On the unknown exception issue, you will need to change your %catches statement. If you changed it to %catches(std::exception&), then it can catch the report on this. I think it will also catch all the derived classes too. Normally C++ libraries have a base exception class which you can catch if you want to.
On the getting a stack trace its a bit harder, as C++ exceptions don't have built in stack traces. (If anyone out there knows a good way to get stack traces into C++ exceptions, please let me know).
However its easy to get the stack trace from the Lua side. Instead of using pcall(fn), use xpcall(fn,debug.traceback), this will convert the error into an error & stack trace (must update the SWIG documentation with this trick)

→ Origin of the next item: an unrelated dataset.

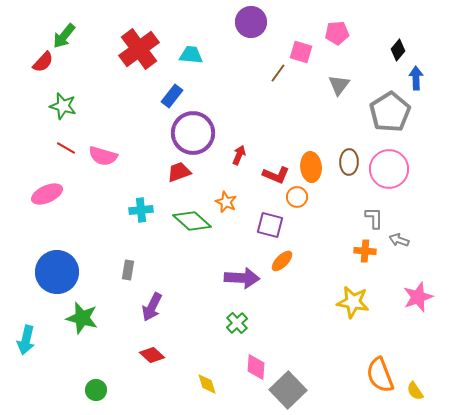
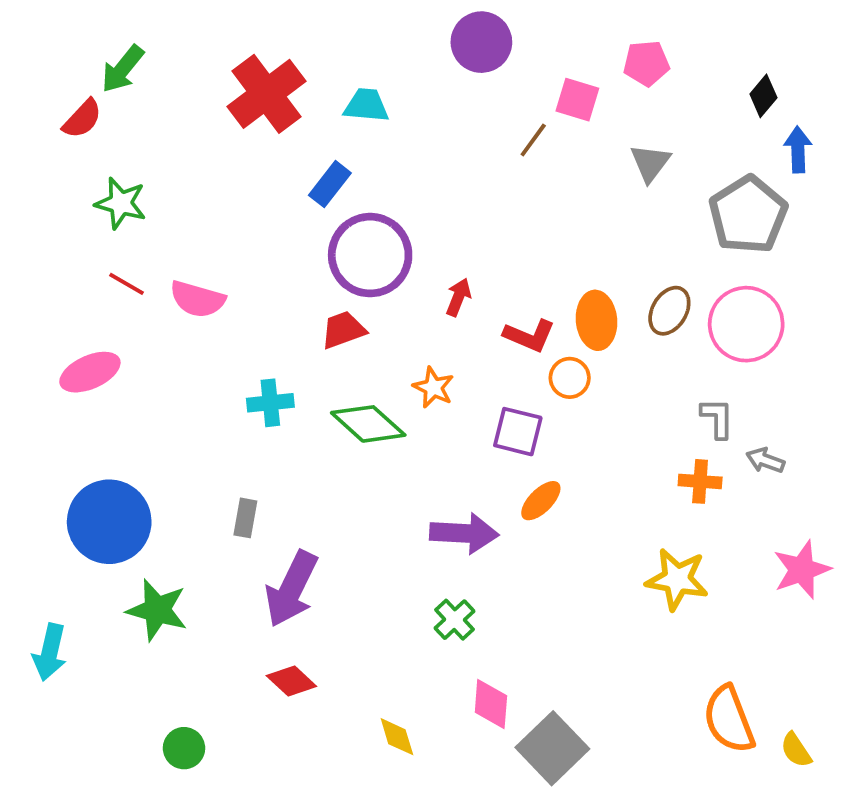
brown ellipse: (349, 162) -> (669, 311), turned 30
purple arrow: (152, 307) -> (291, 589), size x1.4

2) Memory management is done in the way you explained in SWIG. There is an ownership flag on every object. When a Lua userdata is gc'ed, it will check its ownership flag & its its set it will delete the attached object.
By default, the flag is set on any function returning an object, but not if it returns a pointer or reference.
If you have a function which returns a pointer which needs to be deleted later, use the %newobject command. eg
 %newobject create_A(); // warns SWIG to manage this pointer
 classA* create_A(); // returns a new object

Hope that helps.
Regards,
Mark

Joey Mukherjee <joey@swri.edu> wrote:
This helped tremendously!  I still have some problems which I am hoping are equally easy:

1) Once caught, is there a way to retrieve more info about what caused the problem?  
Something like line number and cause of exception (e.g. out of range on GetVi call at line 20)?   Right now, everything comes back as "unknown exception".  This might be my fault since I added this to my .i file:  "%catches (...);"  which catches all exceptions on my object, but that was easier than putting specific catches on all the routines of the object.

2) My C++ stuff is doing all its own memory management and sometimes I free stuff which then Lua tries to garbage collect.  At least that is what I think is happening since I reuse my Lua state.  Is there a way to tell Lua that I own it all?  When I debug into my code, I see a check for "own" and the flag is set to false.  Is there a way to force to true?